§ **About this exercise**: Write out the material below exactly as it stands, leaving out the pictures.

§ **Supplied information**:
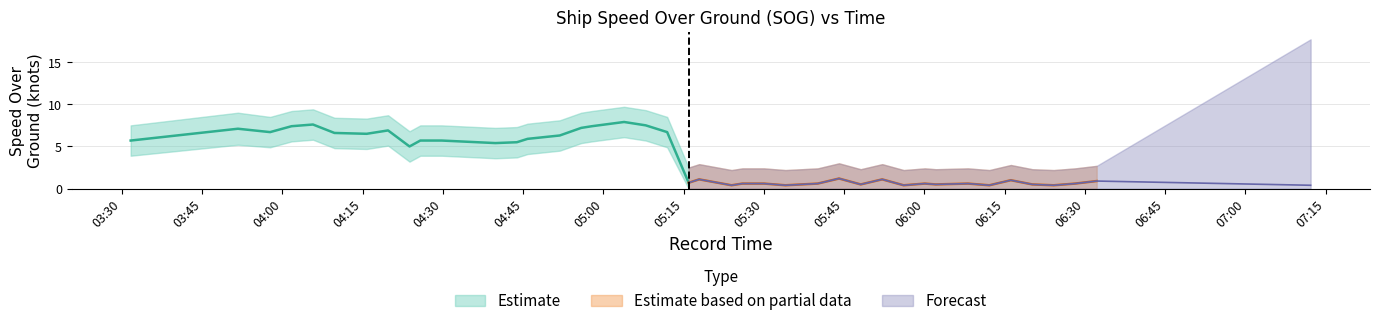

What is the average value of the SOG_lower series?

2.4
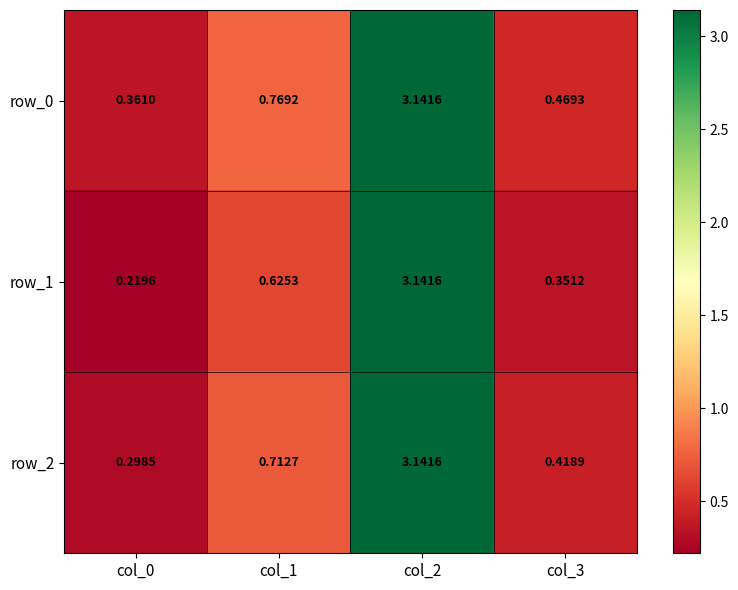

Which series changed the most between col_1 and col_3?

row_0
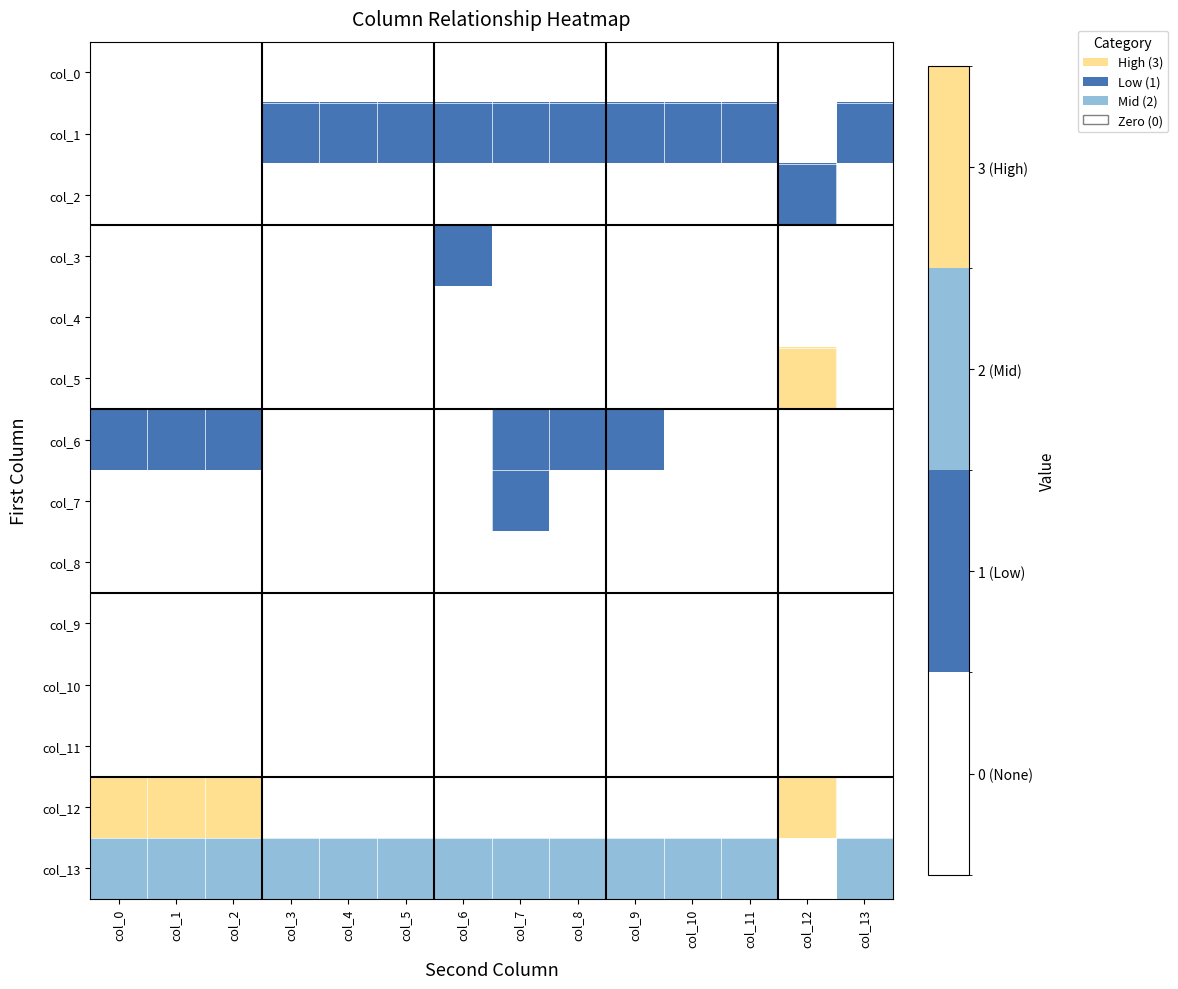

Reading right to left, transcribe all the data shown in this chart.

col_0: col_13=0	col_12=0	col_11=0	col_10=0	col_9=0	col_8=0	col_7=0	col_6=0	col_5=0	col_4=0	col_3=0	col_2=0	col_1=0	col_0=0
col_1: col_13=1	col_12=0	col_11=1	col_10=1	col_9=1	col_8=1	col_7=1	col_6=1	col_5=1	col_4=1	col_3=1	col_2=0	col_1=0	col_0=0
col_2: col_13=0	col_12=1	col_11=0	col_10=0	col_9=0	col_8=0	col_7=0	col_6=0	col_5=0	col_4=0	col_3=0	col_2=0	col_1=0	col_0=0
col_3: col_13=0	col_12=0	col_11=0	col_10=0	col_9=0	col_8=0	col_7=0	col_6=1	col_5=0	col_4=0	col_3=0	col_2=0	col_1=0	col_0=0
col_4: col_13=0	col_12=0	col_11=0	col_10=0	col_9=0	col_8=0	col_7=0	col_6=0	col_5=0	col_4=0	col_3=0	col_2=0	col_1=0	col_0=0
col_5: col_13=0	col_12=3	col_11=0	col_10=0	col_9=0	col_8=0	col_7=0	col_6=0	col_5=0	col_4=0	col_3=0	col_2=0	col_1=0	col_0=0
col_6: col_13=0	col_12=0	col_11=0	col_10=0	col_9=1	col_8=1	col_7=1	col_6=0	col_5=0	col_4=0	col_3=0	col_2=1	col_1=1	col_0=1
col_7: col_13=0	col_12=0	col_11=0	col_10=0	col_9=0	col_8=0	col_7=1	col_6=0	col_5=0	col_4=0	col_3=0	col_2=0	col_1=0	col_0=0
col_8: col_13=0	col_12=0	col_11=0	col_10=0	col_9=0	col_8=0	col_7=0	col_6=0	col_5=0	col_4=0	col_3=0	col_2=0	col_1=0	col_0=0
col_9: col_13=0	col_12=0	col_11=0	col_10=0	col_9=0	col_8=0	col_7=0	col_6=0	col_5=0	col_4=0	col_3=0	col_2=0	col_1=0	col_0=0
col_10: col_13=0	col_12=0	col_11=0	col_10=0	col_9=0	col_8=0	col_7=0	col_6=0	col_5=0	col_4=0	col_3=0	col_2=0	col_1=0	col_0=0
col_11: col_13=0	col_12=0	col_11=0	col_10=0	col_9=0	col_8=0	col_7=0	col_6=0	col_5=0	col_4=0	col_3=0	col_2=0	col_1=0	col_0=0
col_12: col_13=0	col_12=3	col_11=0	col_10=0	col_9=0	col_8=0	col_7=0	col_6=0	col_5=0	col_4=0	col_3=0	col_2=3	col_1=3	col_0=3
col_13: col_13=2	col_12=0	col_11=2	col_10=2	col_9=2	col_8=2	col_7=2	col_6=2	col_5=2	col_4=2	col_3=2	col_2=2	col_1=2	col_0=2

§ **Finished exercise**:
What is the average value of the SOG_lower series?

2.4

Which series changed the most between col_1 and col_3?

row_0

Reading right to left, transcribe all the data shown in this chart.

col_0: col_13=0	col_12=0	col_11=0	col_10=0	col_9=0	col_8=0	col_7=0	col_6=0	col_5=0	col_4=0	col_3=0	col_2=0	col_1=0	col_0=0
col_1: col_13=1	col_12=0	col_11=1	col_10=1	col_9=1	col_8=1	col_7=1	col_6=1	col_5=1	col_4=1	col_3=1	col_2=0	col_1=0	col_0=0
col_2: col_13=0	col_12=1	col_11=0	col_10=0	col_9=0	col_8=0	col_7=0	col_6=0	col_5=0	col_4=0	col_3=0	col_2=0	col_1=0	col_0=0
col_3: col_13=0	col_12=0	col_11=0	col_10=0	col_9=0	col_8=0	col_7=0	col_6=1	col_5=0	col_4=0	col_3=0	col_2=0	col_1=0	col_0=0
col_4: col_13=0	col_12=0	col_11=0	col_10=0	col_9=0	col_8=0	col_7=0	col_6=0	col_5=0	col_4=0	col_3=0	col_2=0	col_1=0	col_0=0
col_5: col_13=0	col_12=3	col_11=0	col_10=0	col_9=0	col_8=0	col_7=0	col_6=0	col_5=0	col_4=0	col_3=0	col_2=0	col_1=0	col_0=0
col_6: col_13=0	col_12=0	col_11=0	col_10=0	col_9=1	col_8=1	col_7=1	col_6=0	col_5=0	col_4=0	col_3=0	col_2=1	col_1=1	col_0=1
col_7: col_13=0	col_12=0	col_11=0	col_10=0	col_9=0	col_8=0	col_7=1	col_6=0	col_5=0	col_4=0	col_3=0	col_2=0	col_1=0	col_0=0
col_8: col_13=0	col_12=0	col_11=0	col_10=0	col_9=0	col_8=0	col_7=0	col_6=0	col_5=0	col_4=0	col_3=0	col_2=0	col_1=0	col_0=0
col_9: col_13=0	col_12=0	col_11=0	col_10=0	col_9=0	col_8=0	col_7=0	col_6=0	col_5=0	col_4=0	col_3=0	col_2=0	col_1=0	col_0=0
col_10: col_13=0	col_12=0	col_11=0	col_10=0	col_9=0	col_8=0	col_7=0	col_6=0	col_5=0	col_4=0	col_3=0	col_2=0	col_1=0	col_0=0
col_11: col_13=0	col_12=0	col_11=0	col_10=0	col_9=0	col_8=0	col_7=0	col_6=0	col_5=0	col_4=0	col_3=0	col_2=0	col_1=0	col_0=0
col_12: col_13=0	col_12=3	col_11=0	col_10=0	col_9=0	col_8=0	col_7=0	col_6=0	col_5=0	col_4=0	col_3=0	col_2=3	col_1=3	col_0=3
col_13: col_13=2	col_12=0	col_11=2	col_10=2	col_9=2	col_8=2	col_7=2	col_6=2	col_5=2	col_4=2	col_3=2	col_2=2	col_1=2	col_0=2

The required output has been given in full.